One must not think ill of the paradox

One must not think ill of the paradox, for the paradox is the passion of thought, and the thinker without paradox is like the lover without passion: a mediocre fellow.

— Søren Kierkegaard, from Philosophical Fragments

At one point in my life I was formally studying philosophy. Not coincidentally, I was also struggling deeply with various aspects of Christianity and religion. Kierkegaard became a hero. He was a troubled soul who was as prolific at journaling as I was, and who shared many of the same intellectual struggles I was contemplating.

I have always relished the paradox. In business, and in life, I welcome conflicting and often contradictory notions. Wrestling with ideas that don’t seem to fit allows me to see all sides of a problem.
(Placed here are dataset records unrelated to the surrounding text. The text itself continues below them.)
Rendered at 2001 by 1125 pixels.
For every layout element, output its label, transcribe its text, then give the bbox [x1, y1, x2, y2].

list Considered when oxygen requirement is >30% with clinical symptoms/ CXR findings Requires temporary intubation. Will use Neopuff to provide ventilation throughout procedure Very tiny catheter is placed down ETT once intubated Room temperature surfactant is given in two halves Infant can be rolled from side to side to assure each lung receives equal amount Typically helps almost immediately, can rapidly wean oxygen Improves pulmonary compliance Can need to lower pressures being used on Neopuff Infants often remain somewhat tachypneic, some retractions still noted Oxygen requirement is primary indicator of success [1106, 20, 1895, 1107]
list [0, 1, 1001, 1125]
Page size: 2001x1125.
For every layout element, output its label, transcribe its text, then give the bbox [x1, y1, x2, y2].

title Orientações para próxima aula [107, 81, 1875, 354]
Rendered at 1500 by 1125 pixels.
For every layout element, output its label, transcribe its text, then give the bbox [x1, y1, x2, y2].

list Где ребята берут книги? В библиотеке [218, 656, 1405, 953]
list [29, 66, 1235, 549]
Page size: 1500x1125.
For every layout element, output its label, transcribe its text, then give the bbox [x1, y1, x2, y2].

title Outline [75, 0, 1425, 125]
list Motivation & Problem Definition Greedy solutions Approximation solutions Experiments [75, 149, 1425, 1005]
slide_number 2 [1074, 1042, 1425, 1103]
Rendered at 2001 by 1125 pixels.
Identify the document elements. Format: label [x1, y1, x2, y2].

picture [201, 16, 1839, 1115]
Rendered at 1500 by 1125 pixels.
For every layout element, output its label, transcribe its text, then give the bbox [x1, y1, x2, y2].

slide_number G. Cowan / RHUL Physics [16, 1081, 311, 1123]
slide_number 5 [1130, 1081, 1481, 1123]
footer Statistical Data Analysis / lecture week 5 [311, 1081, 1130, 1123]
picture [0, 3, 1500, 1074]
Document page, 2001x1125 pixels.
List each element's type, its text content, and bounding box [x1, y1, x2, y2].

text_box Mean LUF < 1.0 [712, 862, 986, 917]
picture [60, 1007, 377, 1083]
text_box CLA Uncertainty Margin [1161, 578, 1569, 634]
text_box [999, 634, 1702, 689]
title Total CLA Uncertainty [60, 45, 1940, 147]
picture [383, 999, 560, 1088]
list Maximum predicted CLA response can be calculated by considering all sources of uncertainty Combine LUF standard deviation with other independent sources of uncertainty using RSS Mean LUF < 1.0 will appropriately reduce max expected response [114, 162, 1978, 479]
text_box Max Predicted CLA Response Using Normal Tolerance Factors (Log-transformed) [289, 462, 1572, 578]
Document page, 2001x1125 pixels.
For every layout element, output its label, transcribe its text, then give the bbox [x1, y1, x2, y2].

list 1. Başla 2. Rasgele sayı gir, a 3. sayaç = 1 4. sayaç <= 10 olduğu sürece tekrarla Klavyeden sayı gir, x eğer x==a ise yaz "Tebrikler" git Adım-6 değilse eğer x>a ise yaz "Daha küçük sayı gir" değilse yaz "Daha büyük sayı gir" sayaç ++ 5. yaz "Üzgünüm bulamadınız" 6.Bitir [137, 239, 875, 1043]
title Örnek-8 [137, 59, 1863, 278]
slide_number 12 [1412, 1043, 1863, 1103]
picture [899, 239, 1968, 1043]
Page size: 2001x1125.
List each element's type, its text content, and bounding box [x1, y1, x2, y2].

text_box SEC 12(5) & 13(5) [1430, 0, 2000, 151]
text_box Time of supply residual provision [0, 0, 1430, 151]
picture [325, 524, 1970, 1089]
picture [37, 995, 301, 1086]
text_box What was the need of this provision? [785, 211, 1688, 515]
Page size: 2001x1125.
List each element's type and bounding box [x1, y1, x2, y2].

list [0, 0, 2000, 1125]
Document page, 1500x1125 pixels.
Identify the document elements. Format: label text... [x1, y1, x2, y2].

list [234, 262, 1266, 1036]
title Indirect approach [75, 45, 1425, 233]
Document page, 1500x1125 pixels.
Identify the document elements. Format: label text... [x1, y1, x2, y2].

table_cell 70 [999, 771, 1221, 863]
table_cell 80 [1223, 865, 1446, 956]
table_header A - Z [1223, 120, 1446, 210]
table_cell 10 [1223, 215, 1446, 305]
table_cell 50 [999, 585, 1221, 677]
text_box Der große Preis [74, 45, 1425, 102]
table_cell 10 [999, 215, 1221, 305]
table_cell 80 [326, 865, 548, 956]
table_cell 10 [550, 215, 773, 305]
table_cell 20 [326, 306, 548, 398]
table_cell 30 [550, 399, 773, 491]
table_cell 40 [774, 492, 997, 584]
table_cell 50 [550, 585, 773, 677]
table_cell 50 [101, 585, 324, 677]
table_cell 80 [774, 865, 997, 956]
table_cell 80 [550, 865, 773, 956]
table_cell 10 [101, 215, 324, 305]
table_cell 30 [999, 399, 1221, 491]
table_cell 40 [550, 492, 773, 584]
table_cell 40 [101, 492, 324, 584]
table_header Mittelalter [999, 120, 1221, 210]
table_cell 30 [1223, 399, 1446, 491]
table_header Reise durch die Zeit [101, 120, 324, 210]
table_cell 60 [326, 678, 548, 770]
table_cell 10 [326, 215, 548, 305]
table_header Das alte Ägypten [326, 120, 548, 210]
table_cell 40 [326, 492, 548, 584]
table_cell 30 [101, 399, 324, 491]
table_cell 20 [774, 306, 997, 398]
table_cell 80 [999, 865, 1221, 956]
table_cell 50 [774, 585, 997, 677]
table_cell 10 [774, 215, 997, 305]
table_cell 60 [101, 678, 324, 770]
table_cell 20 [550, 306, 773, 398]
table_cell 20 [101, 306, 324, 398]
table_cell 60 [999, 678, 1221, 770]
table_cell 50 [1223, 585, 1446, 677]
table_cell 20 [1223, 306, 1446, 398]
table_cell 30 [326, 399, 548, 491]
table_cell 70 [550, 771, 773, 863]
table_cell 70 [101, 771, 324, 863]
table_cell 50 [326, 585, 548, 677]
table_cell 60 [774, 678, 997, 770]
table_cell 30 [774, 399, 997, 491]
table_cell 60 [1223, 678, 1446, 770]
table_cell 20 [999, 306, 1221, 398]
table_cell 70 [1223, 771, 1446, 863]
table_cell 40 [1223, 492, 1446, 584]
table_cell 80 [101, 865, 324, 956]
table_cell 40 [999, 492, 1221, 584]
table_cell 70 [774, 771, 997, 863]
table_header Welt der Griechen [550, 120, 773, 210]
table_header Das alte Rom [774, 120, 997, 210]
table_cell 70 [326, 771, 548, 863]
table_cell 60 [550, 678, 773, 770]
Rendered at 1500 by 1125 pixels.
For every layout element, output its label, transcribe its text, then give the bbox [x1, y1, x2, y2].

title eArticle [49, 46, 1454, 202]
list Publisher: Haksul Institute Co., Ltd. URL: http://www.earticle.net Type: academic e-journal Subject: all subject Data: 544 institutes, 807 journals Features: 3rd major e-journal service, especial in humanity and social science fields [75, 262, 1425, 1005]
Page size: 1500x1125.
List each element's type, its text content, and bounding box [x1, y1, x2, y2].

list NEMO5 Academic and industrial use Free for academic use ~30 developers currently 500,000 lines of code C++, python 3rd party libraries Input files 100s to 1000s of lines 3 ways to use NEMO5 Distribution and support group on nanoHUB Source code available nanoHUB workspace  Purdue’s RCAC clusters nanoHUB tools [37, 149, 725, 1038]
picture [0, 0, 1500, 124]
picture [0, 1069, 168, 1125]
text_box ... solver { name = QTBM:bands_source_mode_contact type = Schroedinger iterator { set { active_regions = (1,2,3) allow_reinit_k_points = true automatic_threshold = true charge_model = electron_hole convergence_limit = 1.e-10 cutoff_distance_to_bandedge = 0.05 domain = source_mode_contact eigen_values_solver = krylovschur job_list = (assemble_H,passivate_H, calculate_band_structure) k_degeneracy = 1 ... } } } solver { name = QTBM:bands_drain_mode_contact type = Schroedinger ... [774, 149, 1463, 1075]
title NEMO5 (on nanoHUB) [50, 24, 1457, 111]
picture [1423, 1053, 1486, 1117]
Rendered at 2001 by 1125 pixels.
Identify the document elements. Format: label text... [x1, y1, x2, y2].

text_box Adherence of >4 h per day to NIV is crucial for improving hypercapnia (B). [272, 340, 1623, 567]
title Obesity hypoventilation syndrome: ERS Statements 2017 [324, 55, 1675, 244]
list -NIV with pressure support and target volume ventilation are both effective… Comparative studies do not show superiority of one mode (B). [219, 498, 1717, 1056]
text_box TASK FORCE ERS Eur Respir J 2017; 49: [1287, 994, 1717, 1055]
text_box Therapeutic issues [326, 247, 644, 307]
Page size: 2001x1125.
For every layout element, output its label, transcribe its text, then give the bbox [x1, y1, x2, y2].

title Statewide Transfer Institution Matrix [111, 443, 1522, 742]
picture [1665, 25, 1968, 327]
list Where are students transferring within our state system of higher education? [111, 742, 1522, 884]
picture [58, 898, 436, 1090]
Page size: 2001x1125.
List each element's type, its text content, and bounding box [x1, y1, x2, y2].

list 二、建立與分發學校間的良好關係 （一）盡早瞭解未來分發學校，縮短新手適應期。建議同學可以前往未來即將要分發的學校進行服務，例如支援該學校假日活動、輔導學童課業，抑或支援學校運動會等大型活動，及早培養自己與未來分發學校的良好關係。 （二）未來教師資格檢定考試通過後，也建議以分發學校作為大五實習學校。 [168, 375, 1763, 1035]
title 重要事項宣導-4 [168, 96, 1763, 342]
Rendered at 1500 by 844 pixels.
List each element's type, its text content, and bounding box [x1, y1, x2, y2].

Trying to resolve the apparent contradictions stretches my mind and forces me into a sort of “due diligence” on a problem to ensure that I have tried all angles for a solution.

Lest you think that contemplating the paradox is impossible, I leave you with the wise and poetic words of Lewis Carol from Through the Looking Glass:

“Alice laughed: “There’s no use trying,” she said; “one can’t believe impossible things.”

“I daresay you haven’t had much practice,” said the Queen. “When I was younger, I always did it for half an hour a day. Why, sometimes I’ve believed as many as six impossible things before breakfast.”